## [Job]
Transcribe the lines from the start of the records through the line containing "reunión que solemos", with both ends included.

(Collection entries)
▼

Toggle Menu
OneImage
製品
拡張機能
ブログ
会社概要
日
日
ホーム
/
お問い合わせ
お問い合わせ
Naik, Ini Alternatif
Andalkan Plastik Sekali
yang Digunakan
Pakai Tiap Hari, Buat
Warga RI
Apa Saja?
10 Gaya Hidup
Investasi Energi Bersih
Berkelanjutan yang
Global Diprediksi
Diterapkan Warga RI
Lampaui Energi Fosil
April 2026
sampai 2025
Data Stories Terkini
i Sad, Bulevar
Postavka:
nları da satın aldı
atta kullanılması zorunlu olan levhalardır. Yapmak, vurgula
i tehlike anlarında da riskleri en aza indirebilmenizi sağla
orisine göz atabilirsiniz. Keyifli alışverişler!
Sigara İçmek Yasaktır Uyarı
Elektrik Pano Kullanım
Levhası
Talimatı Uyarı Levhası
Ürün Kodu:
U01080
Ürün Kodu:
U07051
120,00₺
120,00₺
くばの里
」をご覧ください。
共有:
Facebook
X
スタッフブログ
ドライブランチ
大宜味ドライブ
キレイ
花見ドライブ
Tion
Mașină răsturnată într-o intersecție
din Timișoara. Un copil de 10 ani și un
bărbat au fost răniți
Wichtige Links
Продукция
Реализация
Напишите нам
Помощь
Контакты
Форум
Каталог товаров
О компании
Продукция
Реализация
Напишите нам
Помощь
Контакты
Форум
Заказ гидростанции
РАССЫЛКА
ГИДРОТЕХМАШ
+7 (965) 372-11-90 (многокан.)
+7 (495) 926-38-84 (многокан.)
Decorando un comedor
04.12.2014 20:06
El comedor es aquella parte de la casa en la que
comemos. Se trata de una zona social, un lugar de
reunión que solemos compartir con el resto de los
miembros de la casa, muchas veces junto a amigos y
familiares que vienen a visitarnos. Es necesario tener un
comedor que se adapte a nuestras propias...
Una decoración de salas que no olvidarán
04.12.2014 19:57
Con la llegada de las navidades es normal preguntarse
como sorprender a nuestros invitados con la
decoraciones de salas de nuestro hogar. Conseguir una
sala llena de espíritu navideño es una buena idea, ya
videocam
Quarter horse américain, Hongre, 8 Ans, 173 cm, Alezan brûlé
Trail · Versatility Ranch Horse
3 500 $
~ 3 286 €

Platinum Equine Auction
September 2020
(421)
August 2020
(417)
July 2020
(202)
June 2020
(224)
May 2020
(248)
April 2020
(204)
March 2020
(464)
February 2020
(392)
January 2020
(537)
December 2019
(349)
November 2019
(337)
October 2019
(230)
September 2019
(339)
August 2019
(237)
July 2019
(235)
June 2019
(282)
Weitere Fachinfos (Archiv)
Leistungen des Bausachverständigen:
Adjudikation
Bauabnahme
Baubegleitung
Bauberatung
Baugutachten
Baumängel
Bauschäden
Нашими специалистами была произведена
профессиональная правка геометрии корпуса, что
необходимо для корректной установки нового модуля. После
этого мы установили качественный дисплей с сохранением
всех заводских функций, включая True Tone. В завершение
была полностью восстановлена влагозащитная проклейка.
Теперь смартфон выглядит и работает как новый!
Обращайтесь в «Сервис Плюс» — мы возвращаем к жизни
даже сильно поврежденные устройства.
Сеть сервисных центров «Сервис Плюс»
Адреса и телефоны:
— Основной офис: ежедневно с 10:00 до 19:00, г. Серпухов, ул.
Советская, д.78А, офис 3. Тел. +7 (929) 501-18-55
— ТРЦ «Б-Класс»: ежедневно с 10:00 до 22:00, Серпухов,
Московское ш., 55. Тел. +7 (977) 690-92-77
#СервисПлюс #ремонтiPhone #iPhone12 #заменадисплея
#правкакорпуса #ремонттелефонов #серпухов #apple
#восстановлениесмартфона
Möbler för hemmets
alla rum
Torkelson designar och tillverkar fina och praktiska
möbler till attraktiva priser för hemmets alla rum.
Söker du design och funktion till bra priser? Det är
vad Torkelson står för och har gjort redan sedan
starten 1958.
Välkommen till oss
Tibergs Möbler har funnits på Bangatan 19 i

▲

## [Result for this task]
Toggle Menu
OneImage
製品
拡張機能
ブログ
会社概要
日
日
ホーム
/
お問い合わせ
お問い合わせ
Naik, Ini Alternatif
Andalkan Plastik Sekali
yang Digunakan
Pakai Tiap Hari, Buat
Warga RI
Apa Saja?
10 Gaya Hidup
Investasi Energi Bersih
Berkelanjutan yang
Global Diprediksi
Diterapkan Warga RI
Lampaui Energi Fosil
April 2026
sampai 2025
Data Stories Terkini
i Sad, Bulevar
Postavka:
nları da satın aldı
atta kullanılması zorunlu olan levhalardır. Yapmak, vurgula
i tehlike anlarında da riskleri en aza indirebilmenizi sağla
orisine göz atabilirsiniz. Keyifli alışverişler!
Sigara İçmek Yasaktır Uyarı
Elektrik Pano Kullanım
Levhası
Talimatı Uyarı Levhası
Ürün Kodu:
U01080
Ürün Kodu:
U07051
120,00₺
120,00₺
くばの里
」をご覧ください。
共有:
Facebook
X
スタッフブログ
ドライブランチ
大宜味ドライブ
キレイ
花見ドライブ
Tion
Mașină răsturnată într-o intersecție
din Timișoara. Un copil de 10 ani și un
bărbat au fost răniți
Wichtige Links
Продукция
Реализация
Напишите нам
Помощь
Контакты
Форум
Каталог товаров
О компании
Продукция
Реализация
Напишите нам
Помощь
Контакты
Форум
Заказ гидростанции
РАССЫЛКА
ГИДРОТЕХМАШ
+7 (965) 372-11-90 (многокан.)
+7 (495) 926-38-84 (многокан.)
Decorando un comedor
04.12.2014 20:06
El comedor es aquella parte de la casa en la que
comemos. Se trata de una zona social, un lugar de
reunión que solemos compartir con el resto de los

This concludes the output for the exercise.